= Matrix-M =

Vaccine adjuvant

Matrix-M is a vaccine adjuvant, a substance that is added to various vaccines to stimulate the immune response. It was patented in 2020 by Novavax and is composed of nanoparticles from saponins extracted from Quillaja saponaria (soapbark) trees, cholesterol, and phospholipids. It is an immune stimulating complex (ISCOM), which are nanospheres formed when saponin is mixed with two types of fats.

== Composition ==
Matrix-M contains a complex mix of saponins extracted from the bark of soapbark trees (Quillaia) packaged into nanoparticles made of cholesterol and phospholipids. 15% of the nanoparticles are known as Matrix-C and contain saponins derived from "Fraction C" of the tree bark extract (mainly QS-21). Matrix-C has strong adjuvant activity but is also highly reactogenic (lethargy and lethality in mice). The remaining 85% are known as Matrix-A and contain "Fraction A" saponins. Matrix-A is a weaker adjuvant but is also very well tolerated. Combined, they form a strong adjuvant with acceptable reactogenecity.

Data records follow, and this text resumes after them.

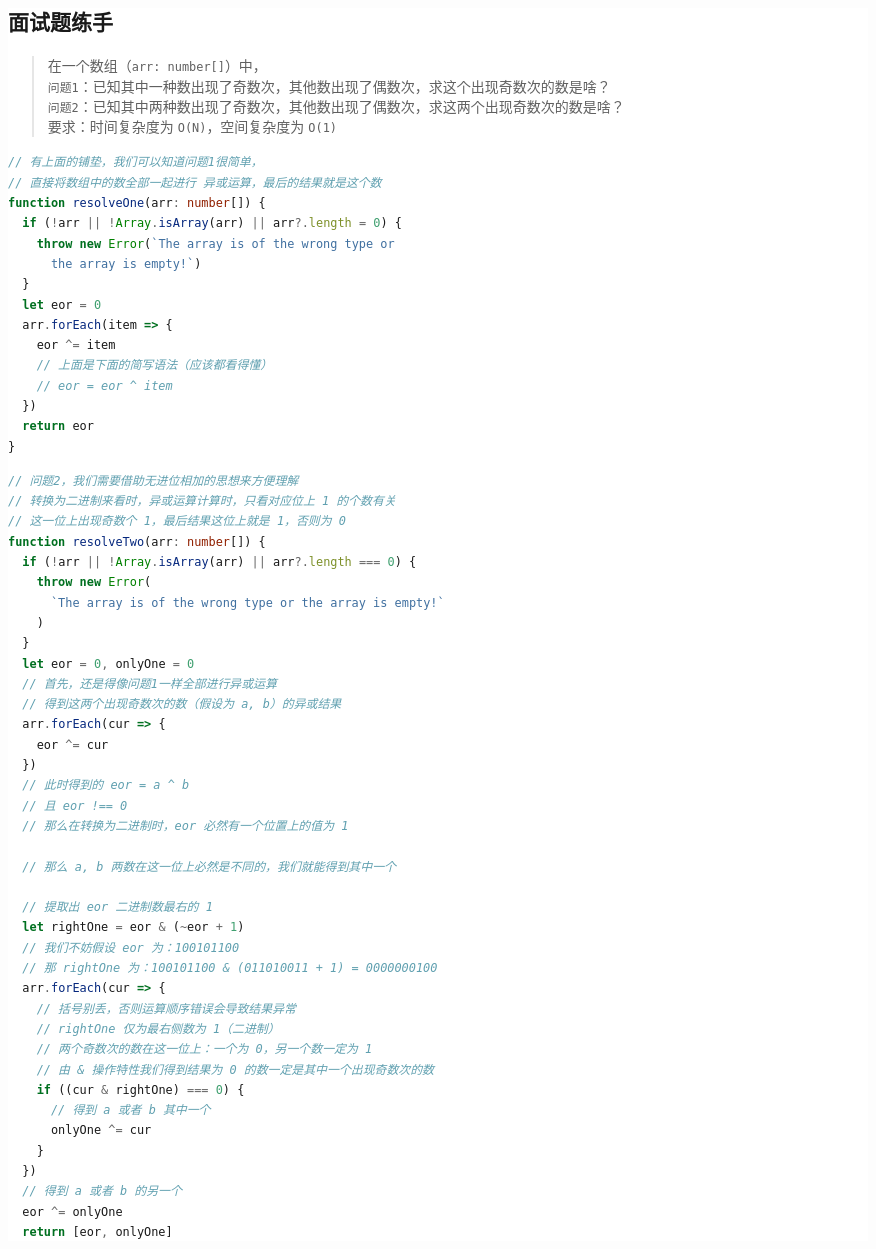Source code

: ## 面试题练手

> 在一个数组（`arr: number[]`）中，<br/>
> `问题1`：已知其中一种数出现了奇数次，其他数出现了偶数次，求这个出现奇数次的数是啥？<br/>
> `问题2`：已知其中两种数出现了奇数次，其他数出现了偶数次，求这两个出现奇数次的数是啥？<br/>
> 要求：时间复杂度为 `O(N)`，空间复杂度为 `O(1)`

```ts
// 有上面的铺垫，我们可以知道问题1很简单，
// 直接将数组中的数全部一起进行 异或运算，最后的结果就是这个数
function resolveOne(arr: number[]) {
  if (!arr || !Array.isArray(arr) || arr?.length = 0) {
    throw new Error(`The array is of the wrong type or
      the array is empty!`)
  }
  let eor = 0
  arr.forEach(item => {
    eor ^= item
    // 上面是下面的简写语法（应该都看得懂）
    // eor = eor ^ item
  })
  return eor
}
```

```ts
// 问题2，我们需要借助无进位相加的思想来方便理解
// 转换为二进制来看时，异或运算计算时，只看对应位上 1 的个数有关
// 这一位上出现奇数个 1，最后结果这位上就是 1，否则为 0
function resolveTwo(arr: number[]) {
  if (!arr || !Array.isArray(arr) || arr?.length === 0) {
    throw new Error(
      `The array is of the wrong type or the array is empty!`
    )
  }
  let eor = 0, onlyOne = 0
  // 首先，还是得像问题1一样全部进行异或运算
  // 得到这两个出现奇数次的数（假设为 a, b）的异或结果
  arr.forEach(cur => {
    eor ^= cur
  })
  // 此时得到的 eor = a ^ b
  // 且 eor !== 0
  // 那么在转换为二进制时，eor 必然有一个位置上的值为 1

  // 那么 a, b 两数在这一位上必然是不同的，我们就能得到其中一个

  // 提取出 eor 二进制数最右的 1
  let rightOne = eor & (~eor + 1)
  // 我们不妨假设 eor 为：100101100
  // 那 rightOne 为：100101100 & (011010011 + 1) = 0000000100
  arr.forEach(cur => {
    // 括号别丢，否则运算顺序错误会导致结果异常
    // rightOne 仅为最右侧数为 1（二进制）
    // 两个奇数次的数在这一位上：一个为 0，另一个数一定为 1
    // 由 & 操作特性我们得到结果为 0 的数一定是其中一个出现奇数次的数
    if ((cur & rightOne) === 0) {
      // 得到 a 或者 b 其中一个
      onlyOne ^= cur
    }
  })
  // 得到 a 或者 b 的另一个
  eor ^= onlyOne
  return [eor, onlyOne]
```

Packaging saponins into nanoparticles achieves three things:
- Protection of the saponin molecule from hydrolysis
- Protection of tissue from direct saponin irritation (raw QS-21 causes immediate pain at injection site and also hemolysis in vitro)
- Targeted delivery of saponins to phagocytes

Forerunners to the Matrix-M technology include ISCOM (Morein et al., 1984) and ISCOMATRIX (CSL Limited, 2012).

== Use ==
Adjuvants increase the body's immune response to a vaccine by creating higher levels of antibodies. They can either enhance, modulate, and/or prolong the body's immune response, reducing the number of vaccinations needed for immunization.

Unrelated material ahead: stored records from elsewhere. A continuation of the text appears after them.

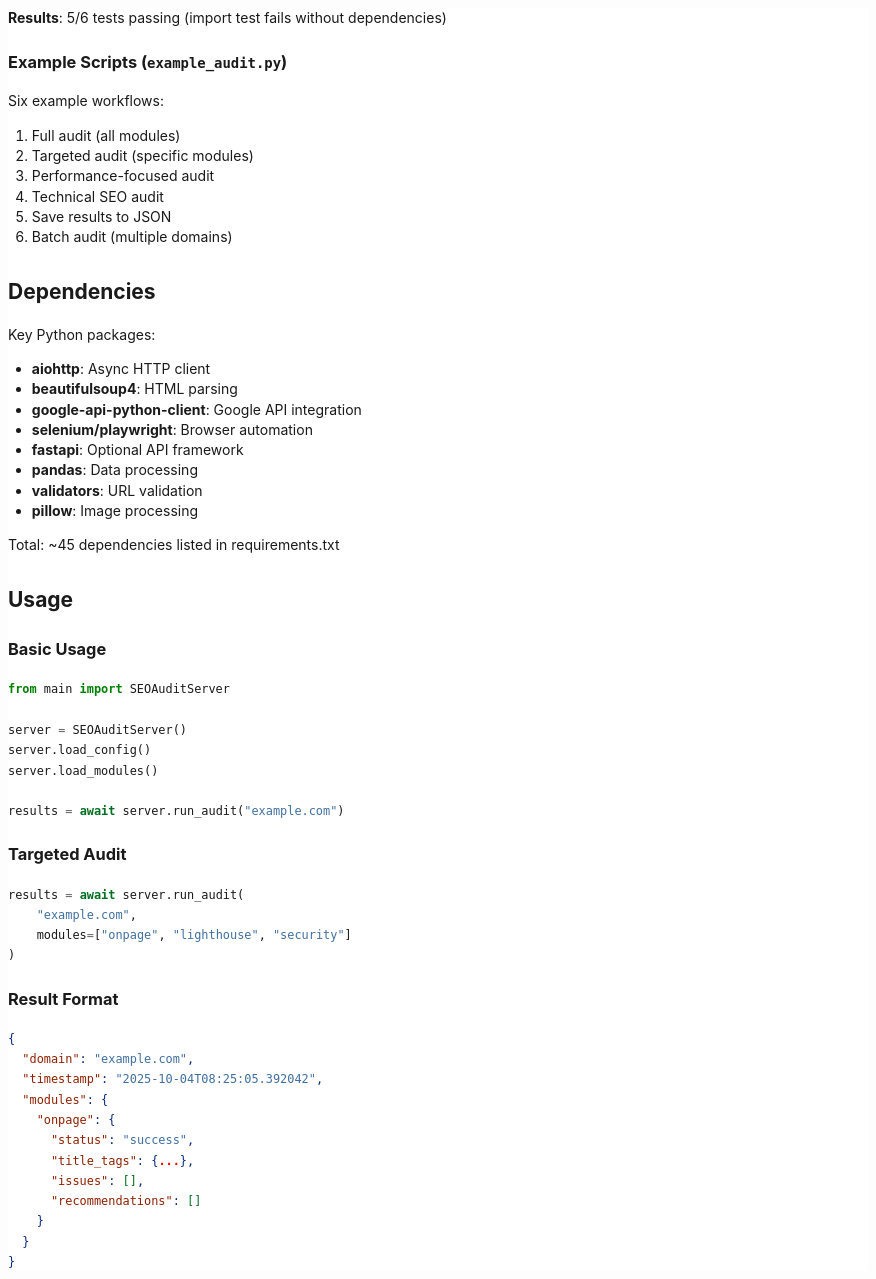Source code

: **Results**: 5/6 tests passing (import test fails without dependencies)

### Example Scripts (`example_audit.py`)

Six example workflows:
1. Full audit (all modules)
2. Targeted audit (specific modules)
3. Performance-focused audit
4. Technical SEO audit
5. Save results to JSON
6. Batch audit (multiple domains)

## Dependencies

Key Python packages:
- **aiohttp**: Async HTTP client
- **beautifulsoup4**: HTML parsing
- **google-api-python-client**: Google API integration
- **selenium/playwright**: Browser automation
- **fastapi**: Optional API framework
- **pandas**: Data processing
- **validators**: URL validation
- **pillow**: Image processing

Total: ~45 dependencies listed in requirements.txt

## Usage

### Basic Usage

```python
from main import SEOAuditServer

server = SEOAuditServer()
server.load_config()
server.load_modules()

results = await server.run_audit("example.com")
```

### Targeted Audit

```python
results = await server.run_audit(
    "example.com", 
    modules=["onpage", "lighthouse", "security"]
)
```

### Result Format

```json
{
  "domain": "example.com",
  "timestamp": "2025-10-04T08:25:05.392042",
  "modules": {
    "onpage": {
      "status": "success",
      "title_tags": {...},
      "issues": [],
      "recommendations": []
    }
  }
}
```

The Matrix-M adjuvant is used in a number of vaccine candidates, including the malaria vaccine R21/Matrix-M, influenza vaccines, and in the approved Novavax COVID-19 vaccine. In 2021, the R21/Matrix-M malaria vaccine candidate showed a 72% in sites with seasonal implementation and 67% in sites with age-based implementation in the modified per-protocol analysis. /> In influenza vaccine candidates, Matrix-M was shown to offer cross-protection against multiple strains of influenza.

Novavax is also testing a combined flu and COVID-19 vaccine candidate with Matrix-M.